At the gate, he saw Sampson and Surval. The fool was fearful, gazing about him with wide, scared eyes, but Surval met Baldwin’s eyes with a steady gaze. ‘I heard that the Coroner died yesterday. Is that right?’
‘I am sorry to say that yes, it is.’
‘You sound as though you mean that, Sir Knight.’
‘I do. He was a good man and a good friend.’
‘Rare to hear someone say that about a Coroner.’
‘Roger was a rare man.’
Surval nodded thoughtfully. ‘Sir Baldwin, I have a mind to help you.’
‘That would be kind. How, though?’
‘You were seeking the body of Wylkyn. We can tell you where it is.’
‘That is curious. I found his body out on the moors, lying under a pile of rocks near a lime pit – is that what you were going to tell me?’
‘Yes.’ Surval frowned. ‘You found Wylkyn yourself?’
‘It was not difficult,’ Baldwin said. ‘Especially when I saw that there was a lime pit not far away. I think Esmon killed Wylkyn, and later decided to have the evidence of his murder removed. If it were not for the mutiny here, I should have sent for the body before now.’
‘Why should he do that – hide the body there?’

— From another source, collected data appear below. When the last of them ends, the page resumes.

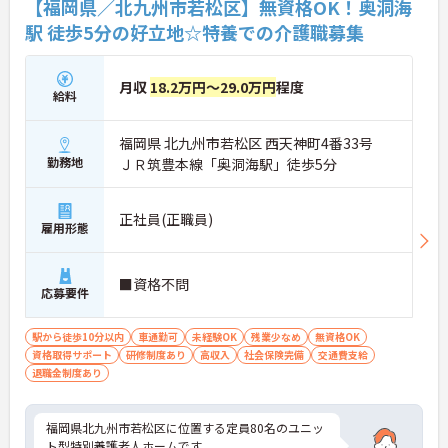
【福岡県／北九州市若松区】無資格OK！奥洞海
駅 徒歩5分の好立地☆特養での介護職募集
月収
18.2万円～29.0万円
程度
給料
福岡県 北九州市若松区 西天神町4番33号
勤務地
ＪＲ筑豊本線「奥洞海駅」徒歩5分
正社員(正職員)
雇用形態
■資格不問
応募要件
駅から徒歩10分以内
車通勤可
未経験OK
残業少なめ
無資格OK
資格取得サポート
研修制度あり
高収入
社会保険完備
交通費支給
退職金制度あり
福岡県北九州市若松区に位置する定員80名のユニッ
ト型特別養護老人ホームです。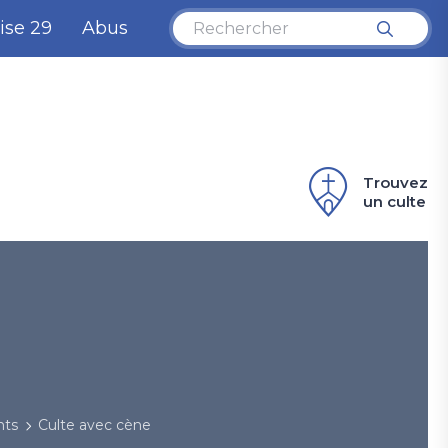
ise 29
Abus
Trouvez
un culte
nts
Culte avec cène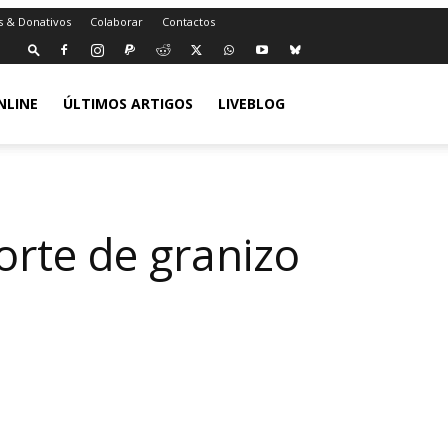
s & Donativos
Colaborar
Contactos
NLINE
ÚLTIMOS ARTIGOS
LIVEBLOG
orte de granizo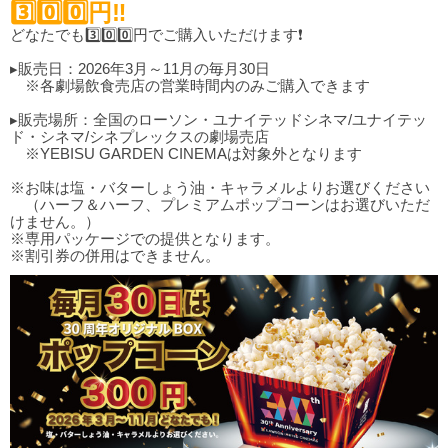
3️⃣0️⃣0️⃣円‼️
どなたでも3️⃣0️⃣0️⃣円でご購入いただけます❗
▸販売日：2026年3月～11月の毎月30日
※各劇場飲食売店の営業時間内のみご購入できます
▸販売場所：全国のローソン・ユナイテッドシネマ/ユナイテッ
ド・シネマ/シネプレックスの劇場売店
※YEBISU GARDEN CINEMAは対象外となります
※お味は塩・バターしょう油・キャラメルよりお選びください
（ハーフ＆ハーフ、プレミアムポップコーンはお選びいただ
けません。）
※専用パッケージでの提供となります。
※割引券の併用はできません。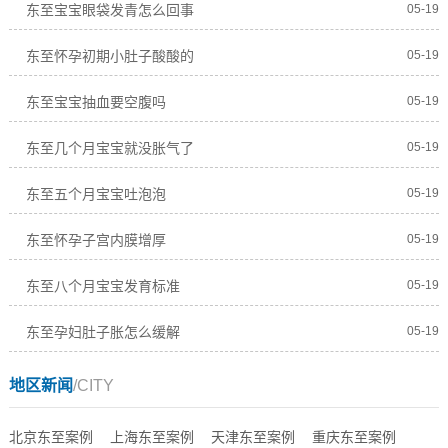
东至宝宝眼袋发青怎么回事
05-19
东至怀孕初期小肚子酸酸的
05-19
东至宝宝抽血要空腹吗
05-19
东至几个月宝宝就没胀气了
05-19
东至五个月宝宝吐泡泡
05-19
东至怀孕子宫内膜增厚
05-19
东至八个月宝宝发育标准
05-19
东至孕妇肚子胀怎么缓解
05-19
地区新闻
/CITY
北京东至案例
上海东至案例
天津东至案例
重庆东至案例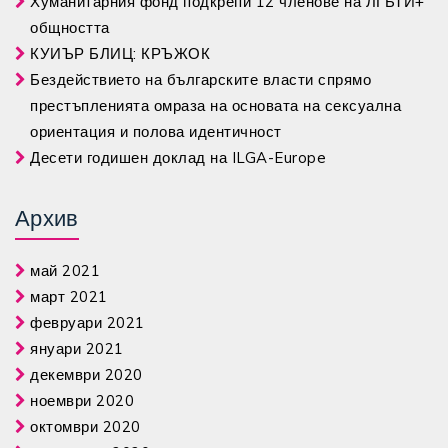
Хуманитарния фонд подкрепи 12 членове на ЛГБТИ+
общността
КУИЪР БЛИЦ: КРЪЖОК
Бездействието на българските власти спрямо
престъпленията омраза на основата на сексуална
ориентация и полова идентичност
Десети годишен доклад на ILGA-Europe
Архив
май 2021
март 2021
февруари 2021
януари 2021
декември 2020
ноември 2020
октомври 2020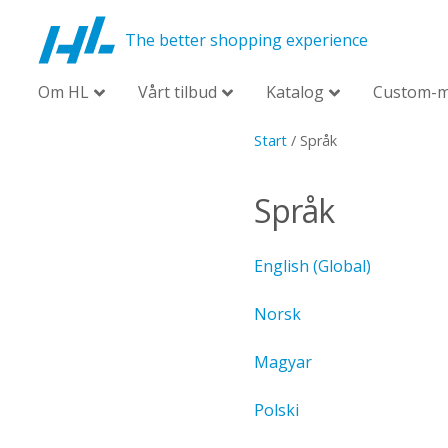
The better shopping experience
Om HL
Vårt tilbud
Katalog
Custom-
Start
/
Språk
Språk
English (Global)
Norsk
Magyar
Polski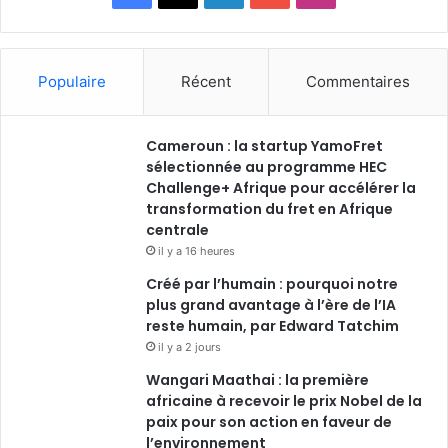
Populaire
Récent
Commentaires
Cameroun : la startup YamoFret
sélectionnée au programme HEC
Challenge+ Afrique pour accélérer la
transformation du fret en Afrique
centrale
il y a 16 heures
Créé par l’humain : pourquoi notre
plus grand avantage à l’ère de l’IA
reste humain, par Edward Tatchim
il y a 2 jours
Wangari Maathai : la première
africaine à recevoir le prix Nobel de la
paix pour son action en faveur de
l’environnement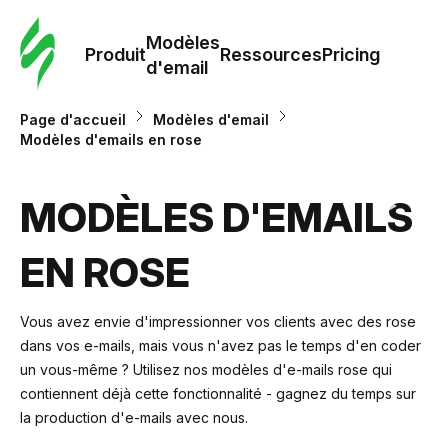
Modè
com
Modèles
Produit
Ressources
Pricing
d'email
Modè
Page d'accueil
Modèles d'email
d'em
Modèles d'emails en rose
Re
MODÈLES D'EMAILS
EN ROSE
Prici
Vous avez envie d'impressionner vos clients avec des rose
dans vos e-mails, mais vous n'avez pas le temps d'en coder
un vous-même ? Utilisez nos modèles d'e-mails rose qui
contiennent déjà cette fonctionnalité - gagnez du temps sur
la production d'e-mails avec nous.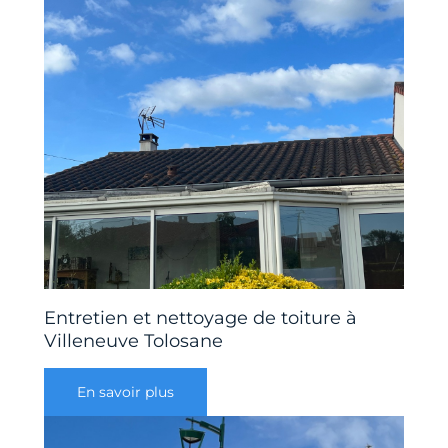
Entretien et nettoyage de toiture à
Villeneuve Tolosane
En savoir plus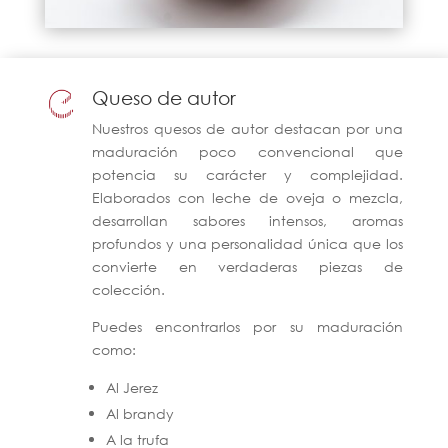
Queso de autor
Nuestros quesos de autor destacan por una
maduración poco convencional que
potencia su carácter y complejidad.
Elaborados con leche de oveja o mezcla,
desarrollan sabores intensos, aromas
profundos y una personalidad única que los
convierte en verdaderas piezas de
colección.
Puedes encontrarlos por su maduración
como:
Al Jerez
Al brandy
A la trufa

‘I believe he had convinced himself that he was justified in executing Wylkyn, because the fellow had murdered his own master, Sir Richard Prouse. That sort of killing, to a man like Esmon, would be intolerable. He thought an attack on one knight was the same as an attack on the whole class of knights. So he killed Wylkyn – and left the body where it lay. It was carrion, not to be given the dignity of a burial.’
‘But then he had it moved?’
‘Yes. He must have realised that the discovery of a corpse could be at best an embarrassment to him. So he had a change of mind and arranged to have it destroyed. No doubt he ordered that the body should be taken to the lime pit and disposed of.’

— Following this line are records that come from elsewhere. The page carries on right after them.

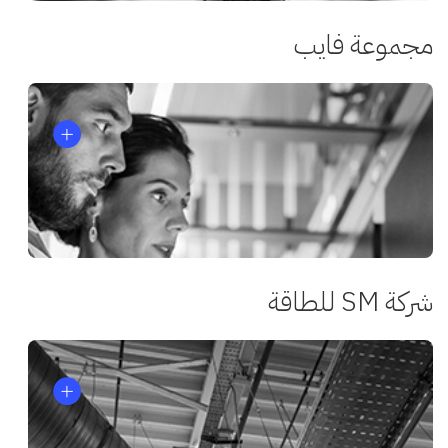
مجموعة فايب
شركة SM للطاقة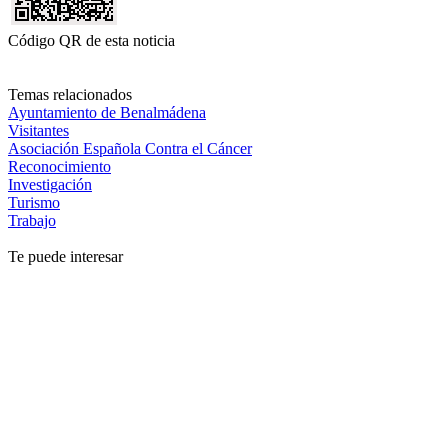
Código QR de esta noticia
Temas relacionados
Ayuntamiento de Benalmádena
Visitantes
Asociación Española Contra el Cáncer
Reconocimiento
Investigación
Turismo
Trabajo
Te puede interesar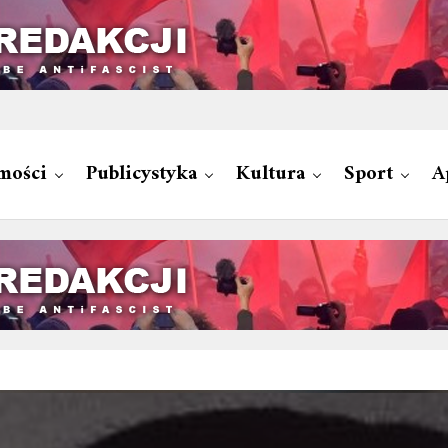
mości
Publicystyka
Kultura
Sport
A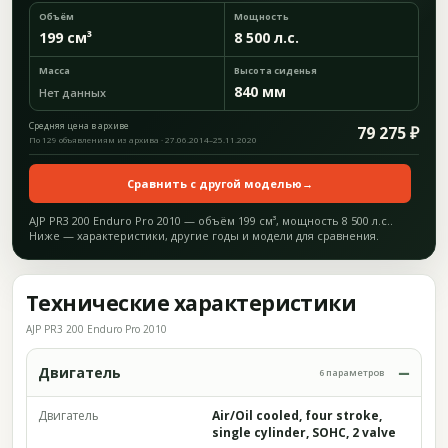
Объём
Мощность
199 см³
8 500 л.с.
Масса
Высота сиденья
840 мм
Нет данных
Средняя цена в архиве
79 275 ₽
По 129 объявлениям из архива · 27.06.2014–25.11.2020
Сравнить с другой моделью
→
AJP PR3 200 Enduro Pro 2010 — объём 199 см³, мощность 8 500 л.с..
Ниже — характеристики, другие годы и модели для сравнения.
Технические характеристики
AJP PR3 200 Enduro Pro 2010
Двигатель
6 параметров
Двигатель
Air/Oil cooled, four stroke,
single cylinder, SOHC, 2 valve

‘You think so?’ The hermit began to look edgy.
‘I do not come to accuse,’ Baldwin told him. ‘The body was carried to the pit, but then it was taken away again, by two men. It was put in a field and covered in stones to protect it from wild animals. And I shall tell you this: the men who took Wylkyn there not only buried him with compassion and generosity, they also sought to protect his soul. They crossed his arms over his breast, then placed a cross on them, and I expect they prayed for him.’

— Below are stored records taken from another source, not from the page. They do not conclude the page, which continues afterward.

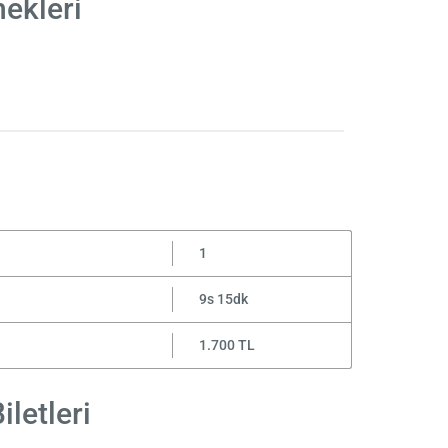
nekleri
1
9s 15dk
1.700 TL
letleri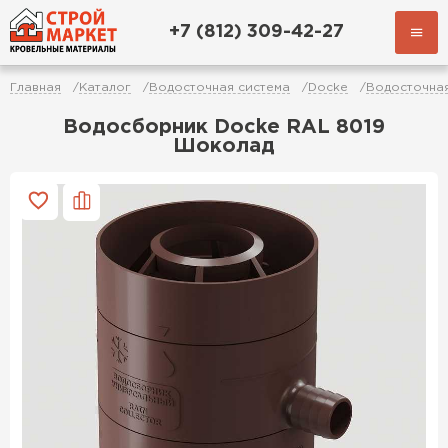
+7 (812) 309-42-27
Главная
Каталог
Водосточная система
Docke
Водосточная
Водосборник Docke RAL 8019
Шоколад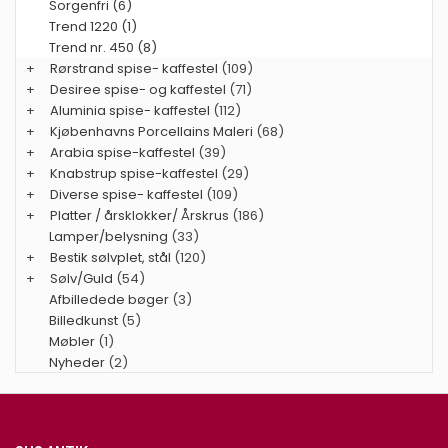
Sorgenfri (6)
Trend 1220 (1)
Trend nr. 450 (8)
+
Rørstrand spise- kaffestel
(109)
+
Desiree spise- og kaffestel
(71)
+
Aluminia spise- kaffestel
(112)
+
Kjøbenhavns Porcellains Maleri
(68)
+
Arabia spise-kaffestel
(39)
+
Knabstrup spise-kaffestel
(29)
+
Diverse spise- kaffestel
(109)
+
Platter / årsklokker/ Årskrus
(186)
Lamper/belysning
(33)
+
Bestik sølvplet, stål
(120)
+
Sølv/Guld
(54)
Afbilledede bøger
(3)
Billedkunst
(5)
Møbler
(1)
Nyheder
(2)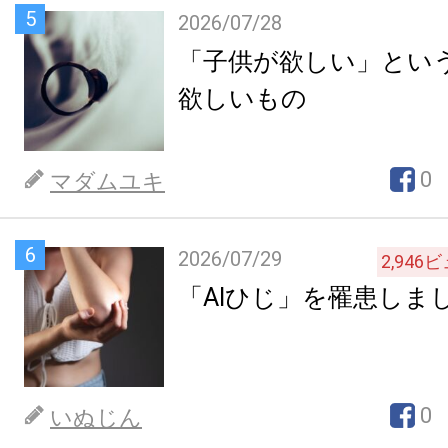
5
2026/07/28
「子供が欲しい」とい
欲しいもの
0
マダムユキ
6
2026/07/29
2,946
ビ
「AIひじ」を罹患しま
0
いぬじん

‘How would you reckon all this?’
‘I followed their trail. It was easy to follow them to the pit. Then they picked a resting-place that was not far away. I soon found him.’
‘But the praying?’
‘Someone had been there on the morning I visited. There was the shape of a man lying with his arms outstretched, Surval, in the dampness of the grass. And you pray on your belly like a saint of old.’
‘That is not proof.’
‘Did I say it was?’
‘Perhaps they didn’t believe in Wylkyn’s guilt.’
‘No,’ Baldwin said pensively. ‘Perhaps they didn’t. And then again, there are still the questions about the death of Mary. It was obviously not Mark. Who else could have wanted to kill her?’
Surval looked at him from under beetling brows. He gave a short sigh. ‘I want to help you, Sir Knight. I believe you are a good man, especially after hearing your words about Wylkyn’s body. I was near the road myself that day.’
‘You saw what happened?’ Baldwin said sharply.